Make an exact copy of the records below. Include every line.

◆ Available data ◆
------

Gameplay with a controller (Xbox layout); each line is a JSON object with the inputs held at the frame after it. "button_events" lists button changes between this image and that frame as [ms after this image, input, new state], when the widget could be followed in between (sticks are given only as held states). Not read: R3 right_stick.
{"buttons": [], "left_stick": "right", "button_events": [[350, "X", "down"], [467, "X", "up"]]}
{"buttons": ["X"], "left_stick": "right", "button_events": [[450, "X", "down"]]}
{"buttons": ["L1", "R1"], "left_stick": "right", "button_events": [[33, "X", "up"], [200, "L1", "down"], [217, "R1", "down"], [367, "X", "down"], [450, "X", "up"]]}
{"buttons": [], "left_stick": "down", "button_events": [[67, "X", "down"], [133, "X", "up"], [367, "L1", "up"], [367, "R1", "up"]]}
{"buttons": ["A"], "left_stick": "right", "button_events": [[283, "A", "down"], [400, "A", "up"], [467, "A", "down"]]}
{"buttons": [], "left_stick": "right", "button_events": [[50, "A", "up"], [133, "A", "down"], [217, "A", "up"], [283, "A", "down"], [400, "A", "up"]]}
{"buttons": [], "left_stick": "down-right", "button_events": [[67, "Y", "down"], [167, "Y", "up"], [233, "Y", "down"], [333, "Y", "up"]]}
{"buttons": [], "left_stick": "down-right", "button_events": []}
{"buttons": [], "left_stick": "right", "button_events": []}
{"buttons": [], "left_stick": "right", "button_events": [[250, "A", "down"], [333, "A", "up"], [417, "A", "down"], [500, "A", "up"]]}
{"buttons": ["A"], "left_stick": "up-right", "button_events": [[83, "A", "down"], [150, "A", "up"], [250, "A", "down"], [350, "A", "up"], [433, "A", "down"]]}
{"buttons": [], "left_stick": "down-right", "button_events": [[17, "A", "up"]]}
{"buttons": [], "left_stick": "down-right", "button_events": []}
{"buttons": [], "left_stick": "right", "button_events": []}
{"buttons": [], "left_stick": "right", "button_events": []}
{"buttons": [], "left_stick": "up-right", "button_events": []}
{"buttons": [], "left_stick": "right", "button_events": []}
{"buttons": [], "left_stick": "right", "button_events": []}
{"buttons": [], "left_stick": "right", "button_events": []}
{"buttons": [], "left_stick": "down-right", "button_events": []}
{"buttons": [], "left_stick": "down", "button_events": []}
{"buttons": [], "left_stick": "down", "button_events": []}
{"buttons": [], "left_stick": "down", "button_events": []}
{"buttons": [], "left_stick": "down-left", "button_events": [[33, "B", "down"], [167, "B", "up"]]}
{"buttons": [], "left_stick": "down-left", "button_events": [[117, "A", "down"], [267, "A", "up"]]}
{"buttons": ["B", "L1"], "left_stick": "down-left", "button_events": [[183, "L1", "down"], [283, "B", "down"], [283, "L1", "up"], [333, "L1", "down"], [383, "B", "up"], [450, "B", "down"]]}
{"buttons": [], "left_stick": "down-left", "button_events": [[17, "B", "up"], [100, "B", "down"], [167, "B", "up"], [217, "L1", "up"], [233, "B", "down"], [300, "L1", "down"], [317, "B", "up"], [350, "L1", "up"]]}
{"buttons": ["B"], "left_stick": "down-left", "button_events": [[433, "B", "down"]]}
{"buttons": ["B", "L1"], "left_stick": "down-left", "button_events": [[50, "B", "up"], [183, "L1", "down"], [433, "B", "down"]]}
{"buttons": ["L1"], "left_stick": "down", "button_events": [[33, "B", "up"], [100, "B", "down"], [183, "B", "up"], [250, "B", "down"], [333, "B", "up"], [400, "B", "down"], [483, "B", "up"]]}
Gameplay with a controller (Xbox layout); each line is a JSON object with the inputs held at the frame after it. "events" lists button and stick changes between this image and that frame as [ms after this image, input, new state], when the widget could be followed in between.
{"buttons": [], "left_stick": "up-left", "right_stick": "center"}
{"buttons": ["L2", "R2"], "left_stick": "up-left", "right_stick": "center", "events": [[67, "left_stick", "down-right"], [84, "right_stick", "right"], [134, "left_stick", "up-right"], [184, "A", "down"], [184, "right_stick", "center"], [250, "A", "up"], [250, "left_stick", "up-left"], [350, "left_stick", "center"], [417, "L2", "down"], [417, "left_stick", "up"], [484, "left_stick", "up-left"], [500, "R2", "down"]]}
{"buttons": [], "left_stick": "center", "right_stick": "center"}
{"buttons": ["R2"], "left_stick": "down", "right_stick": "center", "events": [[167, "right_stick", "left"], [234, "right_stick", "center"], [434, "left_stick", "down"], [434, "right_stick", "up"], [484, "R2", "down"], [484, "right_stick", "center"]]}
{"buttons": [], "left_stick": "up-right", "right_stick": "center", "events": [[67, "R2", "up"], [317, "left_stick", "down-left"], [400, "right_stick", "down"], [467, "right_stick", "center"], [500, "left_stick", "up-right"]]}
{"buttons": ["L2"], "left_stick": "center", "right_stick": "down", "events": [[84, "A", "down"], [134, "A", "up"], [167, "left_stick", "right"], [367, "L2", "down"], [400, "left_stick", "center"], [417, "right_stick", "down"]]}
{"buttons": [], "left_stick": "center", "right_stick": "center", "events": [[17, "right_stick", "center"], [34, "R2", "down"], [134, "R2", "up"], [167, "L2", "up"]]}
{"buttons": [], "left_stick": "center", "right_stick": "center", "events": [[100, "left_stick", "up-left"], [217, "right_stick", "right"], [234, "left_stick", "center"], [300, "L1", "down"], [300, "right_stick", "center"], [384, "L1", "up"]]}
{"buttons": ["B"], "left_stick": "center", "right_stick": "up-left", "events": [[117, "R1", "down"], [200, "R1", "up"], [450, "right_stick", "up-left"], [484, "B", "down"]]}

------

◆ Solved exercise ◆
Gameplay with a controller (Xbox layout); each line is a JSON object with the inputs held at the frame after it. "button_events" lists button changes between this image and that frame as [ms after this image, input, new state], when the widget could be followed in between (sticks are given only as held states). Not read: R3 right_stick.
{"buttons": [], "left_stick": "right", "button_events": [[350, "X", "down"], [467, "X", "up"]]}
{"buttons": ["X"], "left_stick": "right", "button_events": [[450, "X", "down"]]}
{"buttons": ["L1", "R1"], "left_stick": "right", "button_events": [[33, "X", "up"], [200, "L1", "down"], [217, "R1", "down"], [367, "X", "down"], [450, "X", "up"]]}
{"buttons": [], "left_stick": "down", "button_events": [[67, "X", "down"], [133, "X", "up"], [367, "L1", "up"], [367, "R1", "up"]]}
{"buttons": ["A"], "left_stick": "right", "button_events": [[283, "A", "down"], [400, "A", "up"], [467, "A", "down"]]}
{"buttons": [], "left_stick": "right", "button_events": [[50, "A", "up"], [133, "A", "down"], [217, "A", "up"], [283, "A", "down"], [400, "A", "up"]]}
{"buttons": [], "left_stick": "down-right", "button_events": [[67, "Y", "down"], [167, "Y", "up"], [233, "Y", "down"], [333, "Y", "up"]]}
{"buttons": [], "left_stick": "down-right", "button_events": []}
{"buttons": [], "left_stick": "right", "button_events": []}
{"buttons": [], "left_stick": "right", "button_events": [[250, "A", "down"], [333, "A", "up"], [417, "A", "down"], [500, "A", "up"]]}
{"buttons": ["A"], "left_stick": "up-right", "button_events": [[83, "A", "down"], [150, "A", "up"], [250, "A", "down"], [350, "A", "up"], [433, "A", "down"]]}
{"buttons": [], "left_stick": "down-right", "button_events": [[17, "A", "up"]]}
{"buttons": [], "left_stick": "down-right", "button_events": []}
{"buttons": [], "left_stick": "right", "button_events": []}
{"buttons": [], "left_stick": "right", "button_events": []}
{"buttons": [], "left_stick": "up-right", "button_events": []}
{"buttons": [], "left_stick": "right", "button_events": []}
{"buttons": [], "left_stick": "right", "button_events": []}
{"buttons": [], "left_stick": "right", "button_events": []}
{"buttons": [], "left_stick": "down-right", "button_events": []}
{"buttons": [], "left_stick": "down", "button_events": []}
{"buttons": [], "left_stick": "down", "button_events": []}
{"buttons": [], "left_stick": "down", "button_events": []}
{"buttons": [], "left_stick": "down-left", "button_events": [[33, "B", "down"], [167, "B", "up"]]}
{"buttons": [], "left_stick": "down-left", "button_events": [[117, "A", "down"], [267, "A", "up"]]}
{"buttons": ["B", "L1"], "left_stick": "down-left", "button_events": [[183, "L1", "down"], [283, "B", "down"], [283, "L1", "up"], [333, "L1", "down"], [383, "B", "up"], [450, "B", "down"]]}
{"buttons": [], "left_stick": "down-left", "button_events": [[17, "B", "up"], [100, "B", "down"], [167, "B", "up"], [217, "L1", "up"], [233, "B", "down"], [300, "L1", "down"], [317, "B", "up"], [350, "L1", "up"]]}
{"buttons": ["B"], "left_stick": "down-left", "button_events": [[433, "B", "down"]]}
{"buttons": ["B", "L1"], "left_stick": "down-left", "button_events": [[50, "B", "up"], [183, "L1", "down"], [433, "B", "down"]]}
{"buttons": ["L1"], "left_stick": "down", "button_events": [[33, "B", "up"], [100, "B", "down"], [183, "B", "up"], [250, "B", "down"], [333, "B", "up"], [400, "B", "down"], [483, "B", "up"]]}
Gameplay with a controller (Xbox layout); each line is a JSON object with the inputs held at the frame after it. "events" lists button and stick changes between this image and that frame as [ms after this image, input, new state], when the widget could be followed in between.
{"buttons": [], "left_stick": "up-left", "right_stick": "center"}
{"buttons": ["L2", "R2"], "left_stick": "up-left", "right_stick": "center", "events": [[67, "left_stick", "down-right"], [84, "right_stick", "right"], [134, "left_stick", "up-right"], [184, "A", "down"], [184, "right_stick", "center"], [250, "A", "up"], [250, "left_stick", "up-left"], [350, "left_stick", "center"], [417, "L2", "down"], [417, "left_stick", "up"], [484, "left_stick", "up-left"], [500, "R2", "down"]]}
{"buttons": [], "left_stick": "center", "right_stick": "center"}
{"buttons": ["R2"], "left_stick": "down", "right_stick": "center", "events": [[167, "right_stick", "left"], [234, "right_stick", "center"], [434, "left_stick", "down"], [434, "right_stick", "up"], [484, "R2", "down"], [484, "right_stick", "center"]]}
{"buttons": [], "left_stick": "up-right", "right_stick": "center", "events": [[67, "R2", "up"], [317, "left_stick", "down-left"], [400, "right_stick", "down"], [467, "right_stick", "center"], [500, "left_stick", "up-right"]]}
{"buttons": ["L2"], "left_stick": "center", "right_stick": "down", "events": [[84, "A", "down"], [134, "A", "up"], [167, "left_stick", "right"], [367, "L2", "down"], [400, "left_stick", "center"], [417, "right_stick", "down"]]}
{"buttons": [], "left_stick": "center", "right_stick": "center", "events": [[17, "right_stick", "center"], [34, "R2", "down"], [134, "R2", "up"], [167, "L2", "up"]]}
{"buttons": [], "left_stick": "center", "right_stick": "center", "events": [[100, "left_stick", "up-left"], [217, "right_stick", "right"], [234, "left_stick", "center"], [300, "L1", "down"], [300, "right_stick", "center"], [384, "L1", "up"]]}
{"buttons": ["B"], "left_stick": "center", "right_stick": "up-left", "events": [[117, "R1", "down"], [200, "R1", "up"], [450, "right_stick", "up-left"], [484, "B", "down"]]}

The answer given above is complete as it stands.